Soon after the election, Saima in her blog made some interesting comments and outlined her vision as the new chief of a New Delhi-based organization which was the WHO’s first regional office set up in 1948.
Saima acknowledged in her website that “I come from a well-known political family that most are familiar with and incorrectly assume that I have always lived a life of privilege. Despite being born in Bangladesh as the granddaughter of the Father of the Nation, my earliest memories were that of growing up in India as a refugee.” There was no mistaking she was referring to her mother, along with their children, living in New Delhi for a number of years post-assassination of Bangabandhu Sheikh Mujibur Rahman.
Saima said she received her high school and college education in south India but has also lived, studied and worked in the UK, USA, Canada and the UAE, besides Bangladesh. In her written statement for the WHO regional director nomination, she said “I was raised to believe that all religions and cultural practices are part and parcel of the human experience. Our diversity unites us…” Her remarks are aimed at dispelling suggestions, if made by anyone, that her rise to the WHO SEARO top was due to her family linkage and a sense of entitlement and that she too had gone through rough phases in her life journey.
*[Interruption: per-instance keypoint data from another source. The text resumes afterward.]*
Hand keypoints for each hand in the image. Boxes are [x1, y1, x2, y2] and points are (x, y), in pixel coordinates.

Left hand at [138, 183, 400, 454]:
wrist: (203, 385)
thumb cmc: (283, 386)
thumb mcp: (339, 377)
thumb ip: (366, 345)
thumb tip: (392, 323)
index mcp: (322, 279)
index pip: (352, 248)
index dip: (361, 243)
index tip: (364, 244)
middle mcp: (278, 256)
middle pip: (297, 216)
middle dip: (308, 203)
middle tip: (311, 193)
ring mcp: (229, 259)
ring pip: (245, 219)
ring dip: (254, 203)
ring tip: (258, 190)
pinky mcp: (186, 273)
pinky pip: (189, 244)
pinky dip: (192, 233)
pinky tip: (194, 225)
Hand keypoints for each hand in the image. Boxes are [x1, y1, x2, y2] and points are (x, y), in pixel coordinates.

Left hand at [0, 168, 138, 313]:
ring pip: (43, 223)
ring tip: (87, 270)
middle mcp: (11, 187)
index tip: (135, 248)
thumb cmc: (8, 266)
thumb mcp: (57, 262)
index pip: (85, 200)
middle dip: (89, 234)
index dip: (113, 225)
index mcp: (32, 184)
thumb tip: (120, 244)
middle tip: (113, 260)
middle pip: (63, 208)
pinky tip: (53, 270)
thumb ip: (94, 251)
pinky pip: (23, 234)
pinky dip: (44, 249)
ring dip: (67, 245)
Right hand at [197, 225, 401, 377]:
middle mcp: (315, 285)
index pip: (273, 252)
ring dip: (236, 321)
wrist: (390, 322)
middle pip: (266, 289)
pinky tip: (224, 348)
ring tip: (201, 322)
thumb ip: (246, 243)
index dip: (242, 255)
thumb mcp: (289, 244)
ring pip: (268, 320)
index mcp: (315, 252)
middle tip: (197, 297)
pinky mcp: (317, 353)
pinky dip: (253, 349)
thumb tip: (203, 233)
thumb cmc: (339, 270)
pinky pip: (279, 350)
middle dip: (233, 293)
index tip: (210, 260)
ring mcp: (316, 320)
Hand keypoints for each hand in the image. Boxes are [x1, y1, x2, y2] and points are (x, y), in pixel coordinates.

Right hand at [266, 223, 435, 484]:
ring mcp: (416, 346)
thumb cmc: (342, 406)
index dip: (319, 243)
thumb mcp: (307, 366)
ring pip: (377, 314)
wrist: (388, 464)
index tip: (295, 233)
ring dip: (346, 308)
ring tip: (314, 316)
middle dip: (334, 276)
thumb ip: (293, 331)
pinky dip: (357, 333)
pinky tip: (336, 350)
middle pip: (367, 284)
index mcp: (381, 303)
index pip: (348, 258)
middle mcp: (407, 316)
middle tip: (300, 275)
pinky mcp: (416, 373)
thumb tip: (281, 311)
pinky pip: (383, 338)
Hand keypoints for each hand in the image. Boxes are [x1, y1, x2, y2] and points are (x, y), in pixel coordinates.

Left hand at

Articulating her vision for South East Asia facing a myriad of public health issues, she said her objective is to work together to better prepare for the next pandemic after the Covid-19 ravaged the region as well als the rest of the world. “This is extremely important keeping in mind that the World Health Organization is currently working on developing a legally binding pandemic treaty that can ensure equitable access to medical countermeasures such as diagnostics, drugs and vaccines during a health emergency,” she said. Saima also spelt out her priority areas of work as WHO SEARO head would include universal health coverage, community health services, inclusion of mental health under the overarching public health framework, emergency response besides pandemic preparedness, collaboration and partnerships (regional and multi-sectoral), and mental health.
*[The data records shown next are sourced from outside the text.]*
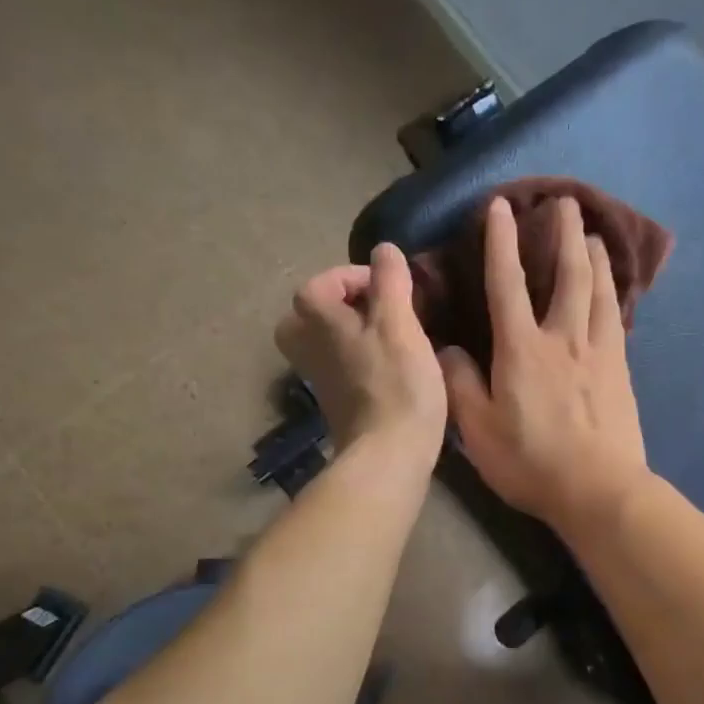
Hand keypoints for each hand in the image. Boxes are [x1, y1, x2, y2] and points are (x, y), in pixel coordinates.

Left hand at [276, 242, 446, 467]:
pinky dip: (359, 359)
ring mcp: (316, 376)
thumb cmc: (396, 383)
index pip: (327, 279)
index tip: (397, 293)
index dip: (364, 278)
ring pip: (326, 339)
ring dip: (355, 332)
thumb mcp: (399, 322)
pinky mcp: (334, 401)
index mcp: (313, 318)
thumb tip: (383, 250)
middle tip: (383, 313)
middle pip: (316, 310)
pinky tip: (391, 368)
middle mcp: (304, 344)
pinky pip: (340, 365)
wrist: (389, 453)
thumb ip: (390, 280)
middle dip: (348, 306)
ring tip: (391, 339)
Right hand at [440, 197, 649, 539]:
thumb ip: (460, 384)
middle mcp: (563, 338)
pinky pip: (617, 319)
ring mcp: (599, 352)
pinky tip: (614, 290)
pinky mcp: (621, 371)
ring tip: (594, 234)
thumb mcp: (477, 430)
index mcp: (521, 349)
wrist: (598, 490)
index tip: (500, 207)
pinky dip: (614, 294)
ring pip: (599, 291)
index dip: (501, 242)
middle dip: (564, 234)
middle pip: (567, 274)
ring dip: (596, 257)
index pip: (507, 283)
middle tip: (566, 201)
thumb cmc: (531, 462)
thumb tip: (448, 348)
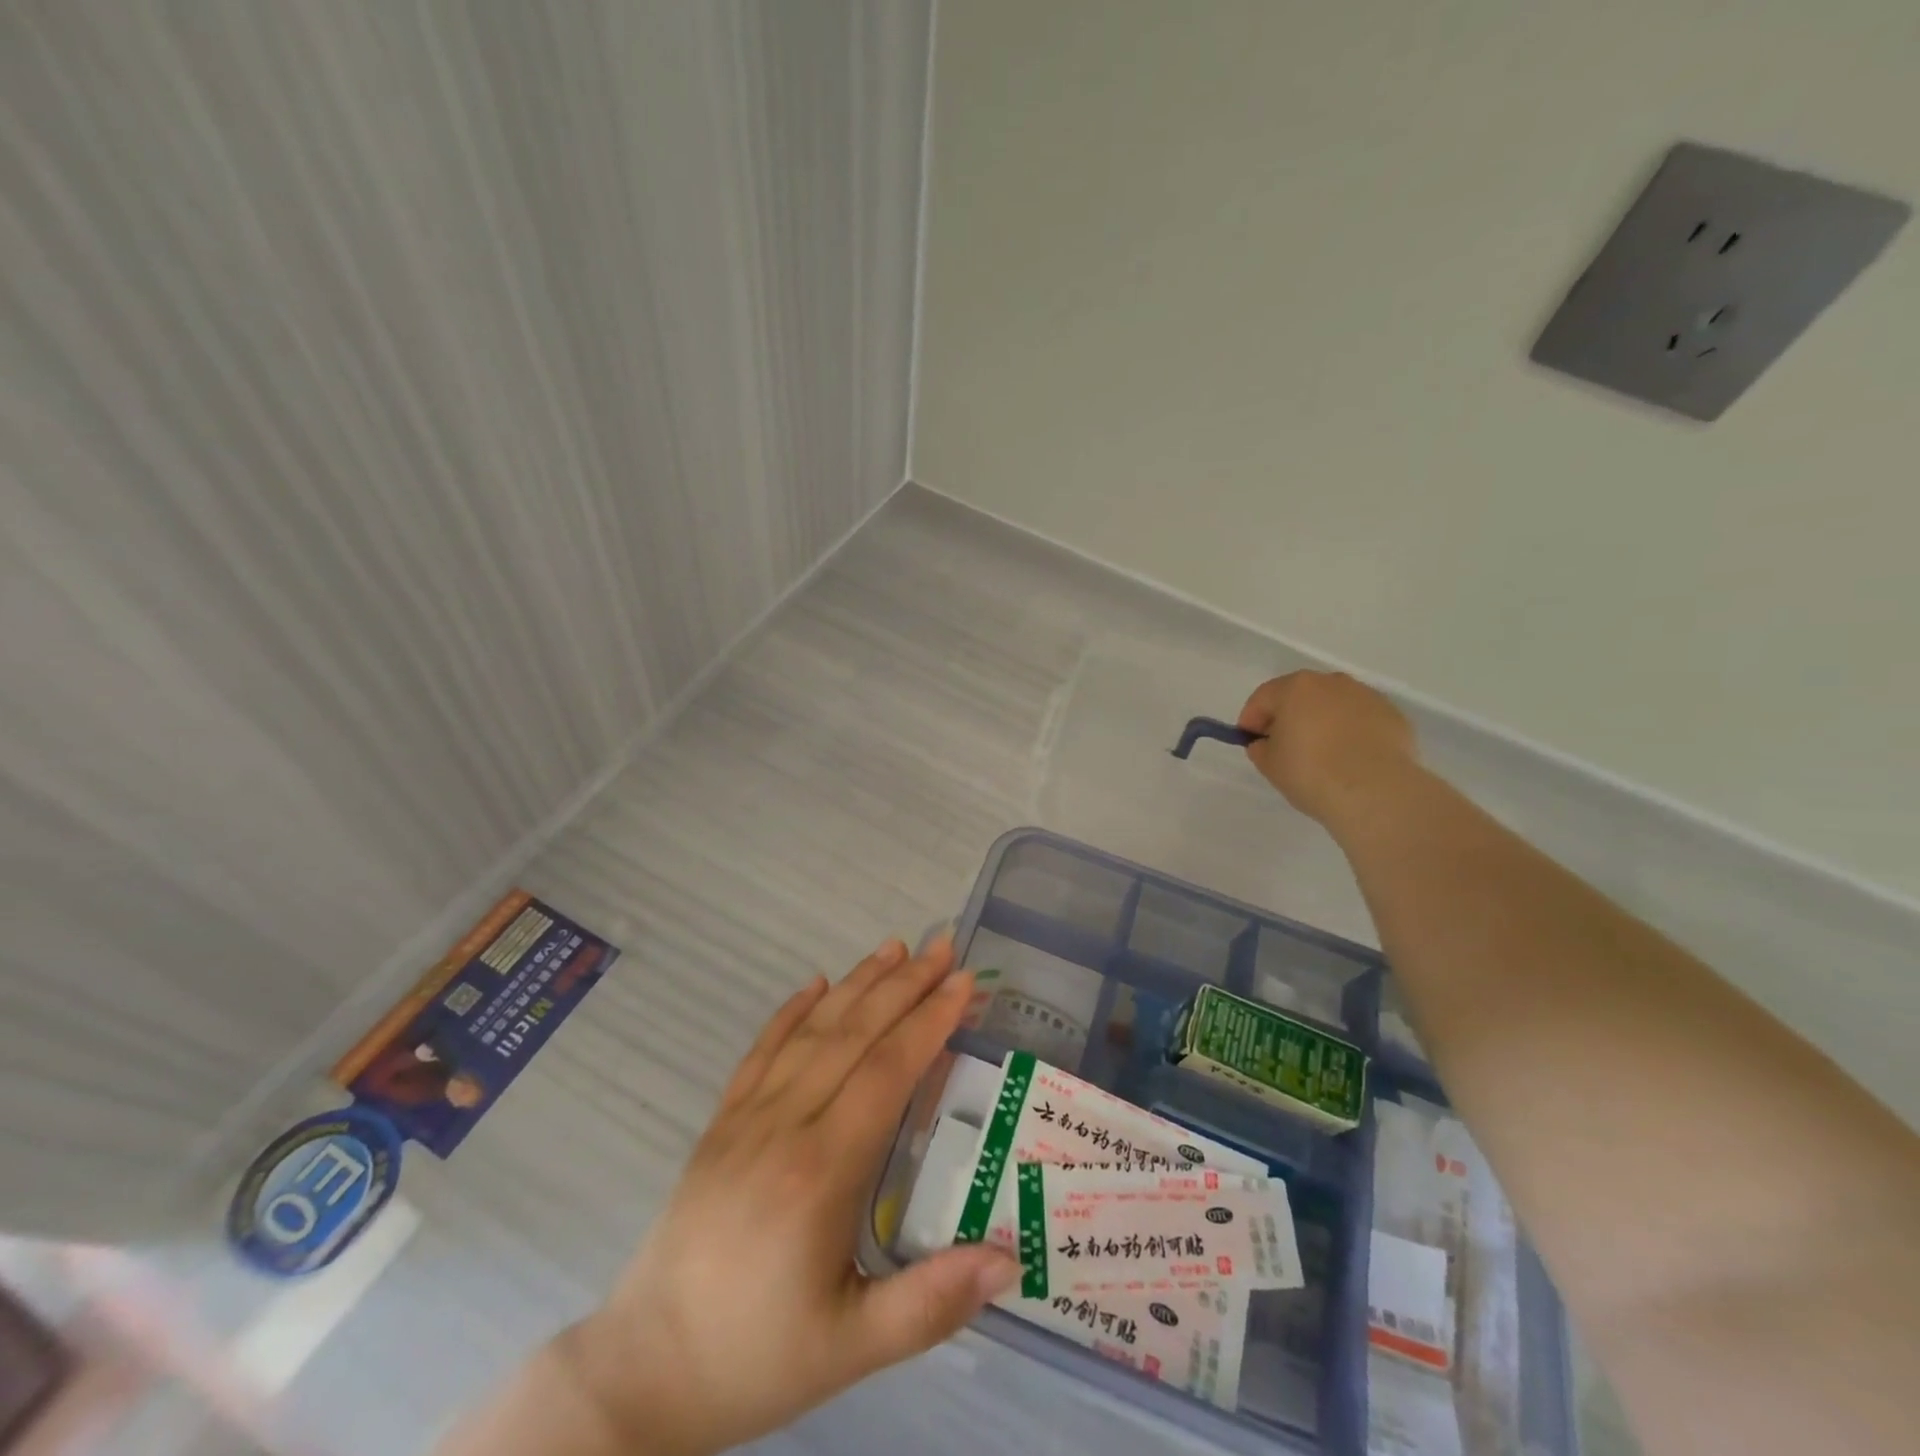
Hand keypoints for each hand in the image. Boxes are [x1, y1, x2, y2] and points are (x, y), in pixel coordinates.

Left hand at [554, 937, 1020, 1455]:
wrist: (644, 1371)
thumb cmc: (756, 1358)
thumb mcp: (851, 1350)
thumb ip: (932, 1303)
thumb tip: (1011, 1259)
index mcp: (820, 1172)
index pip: (886, 1072)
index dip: (929, 1021)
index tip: (964, 982)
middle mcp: (783, 1126)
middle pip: (853, 1036)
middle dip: (903, 986)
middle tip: (943, 947)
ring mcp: (745, 1118)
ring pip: (811, 1032)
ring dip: (856, 984)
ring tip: (894, 948)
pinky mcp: (720, 1123)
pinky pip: (760, 1051)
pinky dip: (791, 1011)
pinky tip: (815, 983)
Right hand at [1237, 671, 1419, 828]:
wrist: (1376, 792)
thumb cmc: (1311, 773)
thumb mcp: (1269, 765)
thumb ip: (1260, 748)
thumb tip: (1266, 743)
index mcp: (1296, 688)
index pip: (1263, 698)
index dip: (1251, 720)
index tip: (1250, 742)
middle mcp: (1332, 682)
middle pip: (1300, 695)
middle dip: (1288, 716)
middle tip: (1284, 746)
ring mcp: (1366, 696)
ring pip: (1334, 705)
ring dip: (1322, 722)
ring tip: (1321, 754)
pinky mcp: (1393, 716)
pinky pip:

Pointing out how many countries are poorly resourced both from a skilled human resource and infrastructure points of view, she suggested public-private partnership mode, facilitated and supervised by WHO, to ensure the world is “better prepared for the next crisis.” Saima’s leadership of Shuchona Foundation, which is engaged in advocacy, research and capacity building for disabilities, neurodevelopmental disorders and mental health, is part of the story of the importance of civil society in the public health sector in South Asia. “I look forward to building a healthier South-East Asia,” she added.
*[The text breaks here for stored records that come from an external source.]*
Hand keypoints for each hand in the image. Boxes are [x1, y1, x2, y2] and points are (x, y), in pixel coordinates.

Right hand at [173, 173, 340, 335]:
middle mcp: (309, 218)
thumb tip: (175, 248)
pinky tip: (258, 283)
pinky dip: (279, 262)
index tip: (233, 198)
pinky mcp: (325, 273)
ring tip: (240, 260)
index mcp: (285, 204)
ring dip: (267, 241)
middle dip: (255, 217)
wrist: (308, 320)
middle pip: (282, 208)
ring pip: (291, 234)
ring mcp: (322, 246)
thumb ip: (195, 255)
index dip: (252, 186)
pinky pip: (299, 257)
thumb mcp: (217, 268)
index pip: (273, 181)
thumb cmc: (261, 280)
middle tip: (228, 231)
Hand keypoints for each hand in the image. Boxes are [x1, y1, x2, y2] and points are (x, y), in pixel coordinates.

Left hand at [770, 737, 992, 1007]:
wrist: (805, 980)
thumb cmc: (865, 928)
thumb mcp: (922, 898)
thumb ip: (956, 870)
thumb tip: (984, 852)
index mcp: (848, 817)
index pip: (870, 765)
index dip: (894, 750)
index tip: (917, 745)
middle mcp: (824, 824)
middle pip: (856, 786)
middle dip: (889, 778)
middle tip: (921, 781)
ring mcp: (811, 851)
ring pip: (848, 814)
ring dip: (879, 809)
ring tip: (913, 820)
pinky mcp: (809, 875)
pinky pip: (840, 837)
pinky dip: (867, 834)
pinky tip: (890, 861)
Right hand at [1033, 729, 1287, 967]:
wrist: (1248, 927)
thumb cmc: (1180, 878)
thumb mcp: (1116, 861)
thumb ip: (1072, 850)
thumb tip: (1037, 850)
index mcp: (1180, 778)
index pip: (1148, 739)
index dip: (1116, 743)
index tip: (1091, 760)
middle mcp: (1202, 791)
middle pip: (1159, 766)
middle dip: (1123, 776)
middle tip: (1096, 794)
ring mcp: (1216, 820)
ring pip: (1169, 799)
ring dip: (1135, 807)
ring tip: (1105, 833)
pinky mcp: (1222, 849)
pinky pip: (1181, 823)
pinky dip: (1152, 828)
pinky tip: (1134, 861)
Public health experts feel Saima takes over at a time when there is a growing demand for redefining the approach of the WHO SEARO. If the South East Asian region is doing better today in some vital health parameters like life expectancy (63.7 years), fastest decline (57%) in maternal mortality ratio since the millennium and reduction in under-five mortality by 78% and a fresh HIV cases by 50%., it is more due to the governments of the member-countries than the WHO. Clearly, a major challenge lies for Saima as she prepares to take on her new assignment.
The writer is a veteran Indian journalist.